Australian medical oncologist Associate Professor Fran Boyle from the Mater Hospital in Sydney said that new, more effective options are always welcomed by oncology specialists in Australia.

"Many women have problems tolerating some existing chemotherapies, due to the corticosteroids required to minimise severe hypersensitivity reactions so it is a pleasing addition to the oncologists. drug armamentarium," said Associate Professor Boyle. "However, women who are currently deriving benefit from their existing chemotherapy should not change their therapy. They should discuss this new treatment option with their oncologist".

International oncologist Professor Hope Rugo from the University of California, San Francisco, says the treatment is a welcome addition to the current range of breast cancer treatments available to Australian women.

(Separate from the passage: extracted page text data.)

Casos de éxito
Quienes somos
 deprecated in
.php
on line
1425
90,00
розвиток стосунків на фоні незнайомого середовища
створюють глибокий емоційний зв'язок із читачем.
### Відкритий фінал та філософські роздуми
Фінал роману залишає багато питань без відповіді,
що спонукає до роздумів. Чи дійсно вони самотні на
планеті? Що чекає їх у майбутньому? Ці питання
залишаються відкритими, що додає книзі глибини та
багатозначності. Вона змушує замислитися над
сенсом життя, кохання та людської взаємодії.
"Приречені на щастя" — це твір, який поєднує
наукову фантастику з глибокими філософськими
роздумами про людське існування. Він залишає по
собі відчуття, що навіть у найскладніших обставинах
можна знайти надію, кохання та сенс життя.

"The key to better treatment is finding therapies that delay the advance of the tumour, improve patient survival outcomes and, in the case of those chemotherapies that require pre-medication with cortico-steroids, reducing cortico-steroid and solvent-related side effects. The published clinical data and clinical experience in the US suggests Abraxane is going to satisfy those criteria," said Professor Rugo.

About ABRAXANE ®

ABRAXANE is a solvent-free, nanoparticle chemotherapy treatment option for metastatic breast cancer. Developed using Abraxis BioScience's proprietary nabTM technology platform, ABRAXANE is a nanoparticle protein-bound chemotherapy agent, which combines paclitaxel with albumin, a naturally-occurring human protein, to deliver the drug and eliminate the need for solvents in the administration process. Nanoparticle technology allows ABRAXANE to delivery a 49% higher dose compared to regular solvent-based paclitaxel (Taxol®) without compromising safety and tolerability. In a previous randomized Phase III study of metastatic breast cancer patients, ABRAXANE demonstrated nearly double the overall tumor response rate compared to solvent-based paclitaxel and anthracycline pre-treated patients lived significantly longer4.

ABRAXANE is currently under Phase III investigation for the treatment of the following cancers: first-line metastatic breast, non-small cell lung, malignant melanoma, and metastatic pancreatic.

Abraxane is now approved in over 35 countries including the U.S., Canada, European Union and China, and more than 45,000 cancer patients have received Abraxane therapy in the past three years.

About Specialised Therapeutics, Pty Ltd

Specialised Therapeutics Australia Pty Ltd (STA) was established to identify and license innovative anti-cancer and other specialised therapies for the Australasian market. Abraxane is the first of such therapies. Based in Melbourne, Australia, the privately held company is currently negotiating the rights to several more important therapeutic agents for distribution in Australia and New Zealand.

About Abraxis BioScience, Inc.

Abraxis BioScience is a fully integrated global biotechnology company dedicated to the discovery, development and delivery of next-generation therapeutics and core technologies that offer patients safer and more effective treatments for cancer and other critical illnesses. The company's portfolio includes the world's first and only protein-bound nanoparticle chemotherapeutic compound (ABRAXANE), which is based on the company's proprietary tumor targeting technology known as the nab® platform. The first FDA approved product to use this nab® platform, ABRAXANE, was launched in 2005 for the treatment of metastatic breast cancer. Abraxis trades on the NASDAQ Global Market under the symbol ABII. For more information about the company and its products, please visit www.abraxisbio.com.

PBS Indication: Authority Required. Metastatic breast cancer after failure of prior therapy which includes an anthracycline.